Junip’s powerful instrumental interplay, meanwhile, reveals itself throughout: having nimble players to react to pushes González’s picking to raggedly virtuosic sublimity on tracks like“Suddenly,” where he hybrids the singular pocket of Western African guitar music into his own sound. “When José first showed us the idea for ‘Suddenly’ on guitar, Elias and I were blown away,” says Winterkorn. “It’s so beautiful – it sounds like improvisation, but it’s not.” “I stepped out of my comfort zone in that song,” González confirms – not just musically, but lyrically as well, due to its uncharacteristically uplifting message (“Found myself in deep dark thoughts/When suddenly there was you”). “I always felt like it would be nice to write a song free of any negative subjects or thoughts,” González says. “

 “Suddenly” is the album’s exception, however. The intimate beauty of the music on Junip often contrasts with a surprisingly dark melancholia, commencing with the very first lines heard on the album. “What would you do/If it all came back to you/Each crest of each wave/ bright as lightning/What would you say/If you had to leave today/Leave everything behind/Even though, for once, you’re shining”: so go the opening lyrics to “Line of Fire,” suggesting an existential crisis or journey that plays out over the course of the remaining nine songs. “It’s about growing up and taking responsibility in that moment when all of a sudden your life changes, you’re in a new situation,” González says. “Your ideals are challenged, and you have to think things through from a new angle.”

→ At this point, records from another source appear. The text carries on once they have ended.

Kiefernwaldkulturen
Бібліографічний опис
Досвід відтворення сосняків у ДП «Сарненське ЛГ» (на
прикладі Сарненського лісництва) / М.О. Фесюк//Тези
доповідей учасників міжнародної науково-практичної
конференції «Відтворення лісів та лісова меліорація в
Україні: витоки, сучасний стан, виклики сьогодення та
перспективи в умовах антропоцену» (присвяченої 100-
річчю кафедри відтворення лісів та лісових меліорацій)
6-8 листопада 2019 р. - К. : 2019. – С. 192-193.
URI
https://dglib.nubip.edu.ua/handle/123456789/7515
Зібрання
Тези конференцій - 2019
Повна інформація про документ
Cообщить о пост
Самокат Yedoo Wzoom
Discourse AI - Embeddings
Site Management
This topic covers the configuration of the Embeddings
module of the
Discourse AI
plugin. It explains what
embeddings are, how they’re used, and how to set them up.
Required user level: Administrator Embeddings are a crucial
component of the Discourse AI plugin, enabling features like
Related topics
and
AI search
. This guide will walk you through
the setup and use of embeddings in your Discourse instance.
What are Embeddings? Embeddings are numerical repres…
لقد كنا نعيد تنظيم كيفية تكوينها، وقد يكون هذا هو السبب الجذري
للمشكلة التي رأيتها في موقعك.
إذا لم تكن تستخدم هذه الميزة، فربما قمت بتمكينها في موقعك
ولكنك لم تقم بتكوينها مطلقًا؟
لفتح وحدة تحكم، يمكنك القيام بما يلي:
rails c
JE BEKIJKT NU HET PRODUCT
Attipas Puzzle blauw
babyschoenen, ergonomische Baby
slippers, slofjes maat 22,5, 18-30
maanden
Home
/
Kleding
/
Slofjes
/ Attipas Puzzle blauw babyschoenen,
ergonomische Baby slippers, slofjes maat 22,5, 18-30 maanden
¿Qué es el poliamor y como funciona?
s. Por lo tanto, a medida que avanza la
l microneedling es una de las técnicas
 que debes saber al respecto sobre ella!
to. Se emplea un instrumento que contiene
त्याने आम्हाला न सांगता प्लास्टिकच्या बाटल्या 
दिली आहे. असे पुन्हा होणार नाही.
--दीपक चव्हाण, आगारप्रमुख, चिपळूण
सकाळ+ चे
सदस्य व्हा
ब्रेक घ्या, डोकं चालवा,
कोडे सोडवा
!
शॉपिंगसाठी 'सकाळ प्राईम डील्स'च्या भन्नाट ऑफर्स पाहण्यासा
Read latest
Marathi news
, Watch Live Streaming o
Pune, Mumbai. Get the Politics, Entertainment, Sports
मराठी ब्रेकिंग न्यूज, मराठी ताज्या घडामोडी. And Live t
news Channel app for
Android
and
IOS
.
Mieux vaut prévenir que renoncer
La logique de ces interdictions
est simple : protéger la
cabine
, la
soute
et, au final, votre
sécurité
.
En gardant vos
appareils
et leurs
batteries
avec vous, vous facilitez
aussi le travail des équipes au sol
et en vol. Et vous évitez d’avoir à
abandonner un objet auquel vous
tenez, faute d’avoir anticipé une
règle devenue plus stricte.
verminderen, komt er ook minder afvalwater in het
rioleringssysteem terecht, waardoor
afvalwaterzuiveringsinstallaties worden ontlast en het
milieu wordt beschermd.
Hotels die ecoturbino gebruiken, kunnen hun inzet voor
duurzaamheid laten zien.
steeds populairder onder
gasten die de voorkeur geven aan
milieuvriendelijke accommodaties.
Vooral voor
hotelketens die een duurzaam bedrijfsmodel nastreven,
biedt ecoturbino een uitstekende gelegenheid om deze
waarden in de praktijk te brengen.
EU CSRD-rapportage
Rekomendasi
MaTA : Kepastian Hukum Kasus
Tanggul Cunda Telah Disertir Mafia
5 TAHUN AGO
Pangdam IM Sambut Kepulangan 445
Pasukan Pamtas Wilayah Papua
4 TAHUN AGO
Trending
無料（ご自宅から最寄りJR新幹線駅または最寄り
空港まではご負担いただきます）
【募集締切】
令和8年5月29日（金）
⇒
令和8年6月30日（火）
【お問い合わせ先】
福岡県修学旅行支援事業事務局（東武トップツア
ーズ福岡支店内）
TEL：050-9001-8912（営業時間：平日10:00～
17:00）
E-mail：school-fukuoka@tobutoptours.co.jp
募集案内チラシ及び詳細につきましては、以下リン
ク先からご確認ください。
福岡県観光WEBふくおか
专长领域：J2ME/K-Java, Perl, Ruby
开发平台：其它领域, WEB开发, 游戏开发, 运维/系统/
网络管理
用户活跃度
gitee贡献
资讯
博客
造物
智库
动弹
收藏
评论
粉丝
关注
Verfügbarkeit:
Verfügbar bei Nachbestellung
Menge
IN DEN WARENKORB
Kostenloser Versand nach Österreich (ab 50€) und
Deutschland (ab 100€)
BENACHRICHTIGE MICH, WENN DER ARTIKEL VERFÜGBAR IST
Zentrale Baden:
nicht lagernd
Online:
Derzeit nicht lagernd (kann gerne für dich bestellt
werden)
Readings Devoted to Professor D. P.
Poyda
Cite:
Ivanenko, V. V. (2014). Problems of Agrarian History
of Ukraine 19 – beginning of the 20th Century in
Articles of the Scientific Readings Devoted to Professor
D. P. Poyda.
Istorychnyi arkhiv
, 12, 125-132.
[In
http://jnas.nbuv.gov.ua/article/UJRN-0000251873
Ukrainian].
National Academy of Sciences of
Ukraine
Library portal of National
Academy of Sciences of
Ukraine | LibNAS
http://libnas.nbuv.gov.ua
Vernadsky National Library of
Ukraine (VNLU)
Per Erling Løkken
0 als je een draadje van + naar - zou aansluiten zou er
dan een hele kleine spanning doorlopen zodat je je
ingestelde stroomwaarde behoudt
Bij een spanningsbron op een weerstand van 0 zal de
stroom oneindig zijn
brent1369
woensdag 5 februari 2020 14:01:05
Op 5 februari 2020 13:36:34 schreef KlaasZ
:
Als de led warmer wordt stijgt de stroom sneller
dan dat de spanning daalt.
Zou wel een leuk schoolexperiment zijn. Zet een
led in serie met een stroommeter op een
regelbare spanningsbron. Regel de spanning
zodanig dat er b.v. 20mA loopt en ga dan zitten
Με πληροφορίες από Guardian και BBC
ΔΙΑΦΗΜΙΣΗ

There’s a reflexive temptation to read that mood as influenced by events in González’s personal life. “There’s a tendency to ask these questions when there may not be answers,” González says.“That’s, in fact, the theme to “Beginnings,’ whereas ‘Line of Fire’ is more about taking responsibility and doing what you can to change your life in a new situation.” For González, the words aren’t meant to be specific, but meant to “make you feel something, and create an emotion. Stuff I think about is more about human nature in general: songs are about love and death – not necessarily relationships, really. There’s a high ambition to reach deep emotions, and I tend to write about these topics.” For him, the key topic remains redemption – “those life-changing moments that shake people up, which unite all the themes. It’s ultimately about how the grass will grow after snow melts away: finding that hopeful feeling between the lines, that’s what the whole record is about.”